A defective social construction (for Christians) (3 of 5)

Securing Home, Adjusting Our Signs and Symbols
Luke T. Johnson reminds us that, “Idolatry comes naturally to us, not only because of the societal symbols and structures we ingest from them, but also because it is the easiest way for our freedom to dispose itself.” This understanding of the function of idolatry is captured well by Berger and Luckmann, who have demonstrated that “reality is socially constructed.” However, to fully understand “the everyday reality” of human beings, it is simply “not enough to understand the particular symbols or interaction patterns of individual situations.” It is the “overall structure or meaning within which these particular patterns and symbols” are experienced. As we seek to apply the significance of texts that present Laws, land-stipulations, warnings, and judgments regarding our relationship and social action toward the poor and economically vulnerable, it is important to understand the social life-world experienced by the non-poor, how it was formed, and how non-poor Christians participate in the outcomes of this social location.

Religion once offered an integrating principle that helped to provide a “life-world” that was “more or less unified.” Modern life not only provides a less unified everyday life, now religion often aligns itself with the socio-economic forces that give meaning to such everyday life that inoculate the Christian from the idolatrous forces embedded in the social-location and its institutions. Over time different symbols and signs, rather than religious (or biblical) permeate the various social-locations the modern non-poor experiences as everyday life. In fact the very habit of experiencing the fragmented, often unintegrated social-locations over and over everyday might feel like a freedom granted by our socio-economic system, but weakens the plausibility our faith forming a true “home world.” We, then, find ourselves in need of affirming a “this worldly” system and its institutions in order to be at home, even as Christians. The individual, then “plots the trajectory of his life on the societal ‘map’” provided by such institutions and apparent freedoms in order to relate—comfortably, plausibly, securely—to the overall web of acceptable meanings in the society. “Because of the plurality of social worlds in modern society, the structures of each particular world are experienced as relatively unstable and unreliable.” Consequently the institutional order undergoes a certain loss of reality. The security comes on objectifying the subjective reality. The separated sectors of our social world are rationalized and relativized, forcing the non-poor Christian to religiously justify “this worldly systems and institutions” in order to feel less exposed and vulnerable and more relevant and secure.

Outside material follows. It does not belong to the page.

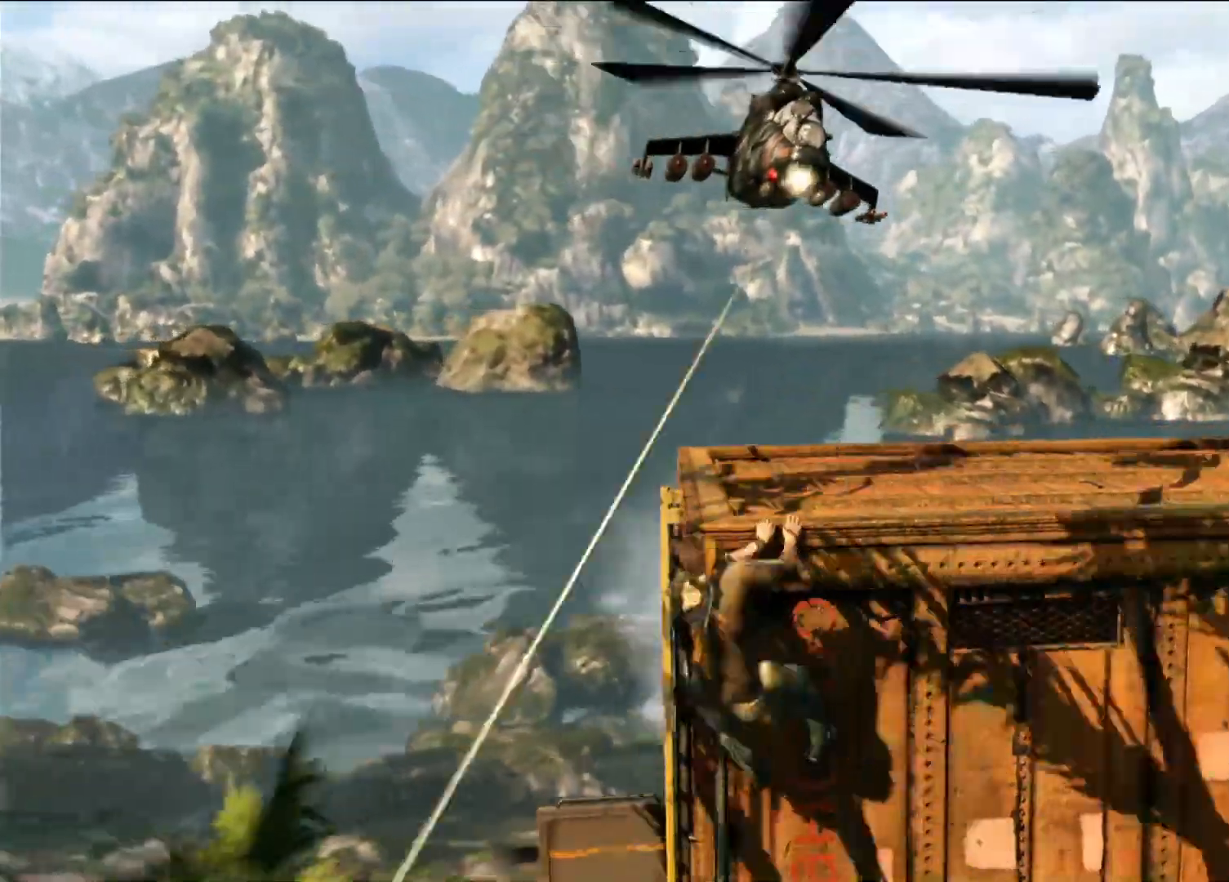
{"dt_ms": 500, "buttons": [], "left_stick": "left", "right_stick": "right", "events": [[67, "right_stick", "right"], [367, "right_stick", "center"], [483, "right_stick", "right"]]}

Although there is some movement among younger evangelicals to embrace social action, much is simply a political realignment rather than truly counter-cultural expression of faith (“justice issues are trendy and participation gives good feeling”) and alien or detached from actually poverty (“they get to go home to the suburbs after their social action is done for the day”). Nonetheless, for the most part, the non-poor evangelical Christian living in the suburbs, benefiting from limited government and the promise of upward mobility, feel at home in the burbs, a life sustained and enabled by capitalism and the free market. After decades of political alignment and religious justification, the remedy for the alienation and loneliness and self-doubt of modern, segmented life is democratic freedom and capitalism—all biblically text-proofed.